The edition of the Compactata is a model of careful scholarship. Šmahel takes up the hitherto ignored question of what happened to the original documents noting the actual agreement consists of three texts affirmed by both parties in Prague on 30 November 1433. He examines the originals and their seals, palaeographical matters, and orthographical changes, in some detail. There are precise details. Some documents were "sealed with a lead bull on a silk cord" (litterae gratiosae) while others (litterae executoriae) had lead bulls on hemp cords" (77-78). The edition is based upon a total of 24 manuscripts held by repositories in Prague, Vienna (including three autographs), Leipzig, Brno, Paris, Rome, and Třeboň. Each of the ten documents appears in Latin accompanied by a list of the relevant sigla, codices, printed editions, and explanatory notes. The edition is above reproof.

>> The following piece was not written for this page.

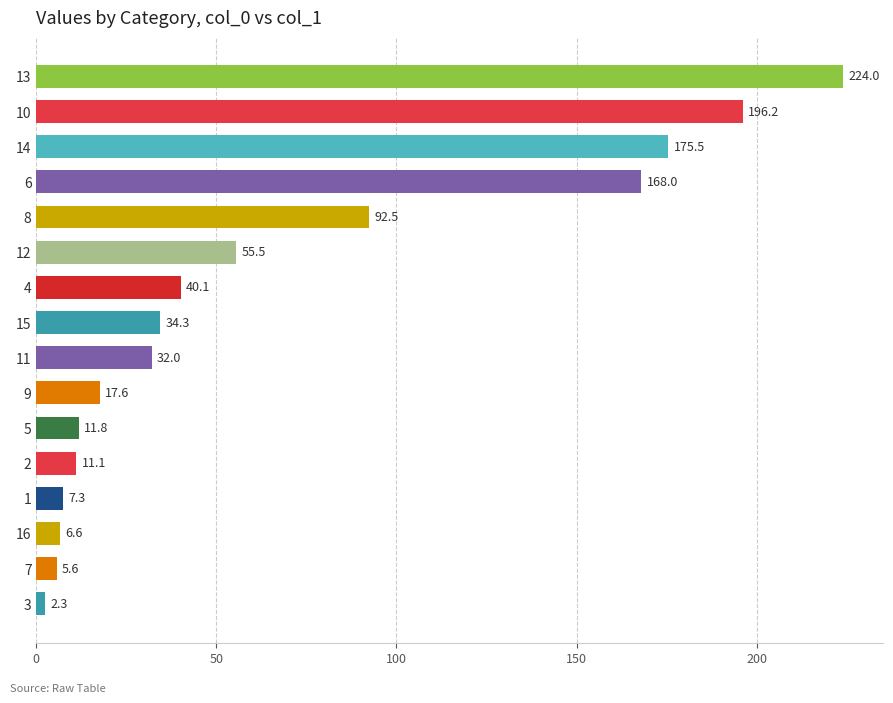

Which label corresponds to the smallest value in the chart?

3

It is knavish to try and erode the integrity and labor of another. There are few errors and slippages, too few and too minor to be listed. There are a handful of very small inconsistencies in the German, it is the Fifth, not the Fourth, Crusade that shaped discussion at Basel (4), and a bit more about the archiepiscopal controversy surrounding Rokycana would benefit the nonspecialist reader. Sigismund behaved with duplicity and contrary to the promised support remarked he could care less if an ass occupied the see of Prague. Rumors of murder plots circulated and an attempt was made on Rokycana's life. Sigismund believed his "candidate" would fall victim to foul play whereby improving the Bohemian situation.

Consistent with his repudiation of his conciliar past, Aeneas Sylvius (as Pope Pius II) abolished the Compactata in 1462. The Hussite king George of Poděbrady found the agreements "a secret burden, if not a rope around his neck" because his oath of coronation tacitly implied faithfulness to the papacy (105). In 1437, the agreements were placed on the walls in the Corpus Christi Chapel on the cattle market square in Prague's New Town as a perpetual "guarantee or reminder" (146). Ironically, after all the fuss, and the passage of 130 years, the Bohemian Utraquist estates asked Emperor Maximilian II during the 1567 Landstag to strike the agreement from the state privileges. He complied.

The edition and historical introduction are important contributions to late medieval history, knowledge of the Hussites, medieval heresy, the Council of Basel, conciliarism, and political history in fifteenth-century Europe. František Šmahel is a masterful historian whose work for over 60 years has been illuminating, insightful, and important. In Šmahel's capable and experienced hands, the reader can be assured of an expert and reliable guide. This volume only enhances the abundantly fine reputation of the greatest living authority of the important Hussite age.